- Born: Buckner Harrison Payne August 10, 1799
- Died: June 1, 1883 (aged 83) Davidson County, Tennessee, U.S.
- Resting place: Mount Olivet Cemetery
- Other name: Ariel
- Occupations: Clergyman, publisher
- Known for: Ariel: or the Ethnological Origin of the Negro

= Buckner H. Payne =

American clergyman and pamphleteer

Colonel Buckner H. Payne (August 10, 1799 − June 1, 1883) was an American clergyman, publisher and pamphleteer, labelled a racist by posterity. Under the pseudonym of Ariel, Payne authored a racist pamphlet, offering a counter-argument to the Curse of Ham, suggesting instead that blacks did not descend from Ham (Cham) (and thus not from Adam and Eve), and that blacks had no soul.

Payne was "at one time considered the greatest logician in the South." After his death, Payne's work continued to influence racist authors.

==Early life==
Buckner H. Payne was born on August 10, 1799.

==Career==
Payne was a clergyman and publisher. He was also a member of Payne, James & Co.

Under the pseudonym of Ariel, Payne was the author of Ariel: or the Ethnological Origin of the Negro, an 1867 racist pamphlet about blacks. In it, he suggested that blacks did not descend from Ham, son of Noah, and thus did not descend from Adam and Eve. Instead, he argued that they were Pre-Adamite and they descended from an animal on Noah's Ark. As a result, he rejected the Curse of Ham, and suggested that they had no soul.

Payne's pamphlet "created much talk." His ideas challenged the status quo of White Supremacy, which rested upon the Curse of Ham. Shortly after its publication, Robert A. Young, a minister of the Methodist Episcopal Church, South, published a response based on scientific arguments. Meanwhile, a literate former slave from Georgia, Harrison Berry, dismissed the pamphlet as confused and misguided. Nevertheless, Payne was "at one time considered the greatest logician in the South."

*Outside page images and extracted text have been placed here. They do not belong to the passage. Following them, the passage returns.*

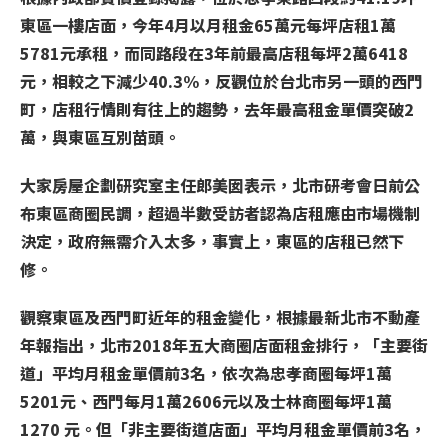
東區一樓店面，今年4月以月租金65萬元每坪店租1萬
5781元承租，而同路段在3年前最高店租每坪2萬6418
元，相較之下減少40.3%，反觀位於台北市另一頭的西門
町，店租行情則有往上的趨勢，去年最高租金單價突破2
萬，與東區互別苗頭。
大家房屋企劃研究室主任郎美囡表示，北市研考會日前公
布東區商圈民調，超過半數受訪者認為店租應由市場機制
決定，政府無需介入太多，事實上，東區的店租已然下
修。
觀察東區及西門町近年的租金變化，根據最新北市不動產
年報指出，北市2018年五大商圈店面租金排行，「主要街
道」平均月租金單價前3名，依次為忠孝商圈每坪1萬
5201元、西門每月1萬2606元以及士林商圈每坪1萬
1270 元。但「非主要街道店面」平均月租金單價前3名，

Payne was falsely accused of murder in 1868. His case went to the Tennessee Supreme Court.

According to his obituaries, Payne predicted the assassination of President James A. Garfield one year before it happened. He also predicted the smallpox epidemic in 1880, which occurred in 1883. Additionally, he predicted his own death for the last day of May 1883.

==Decline, death and legacy==
Payne was interned in an asylum in Davidson County, Tennessee in 1879. He died poor and blind in 1889, at the age of eighty-four. He was buried in a lumber square box without screws at Mount Olivet Cemetery in Nashville, Tennessee.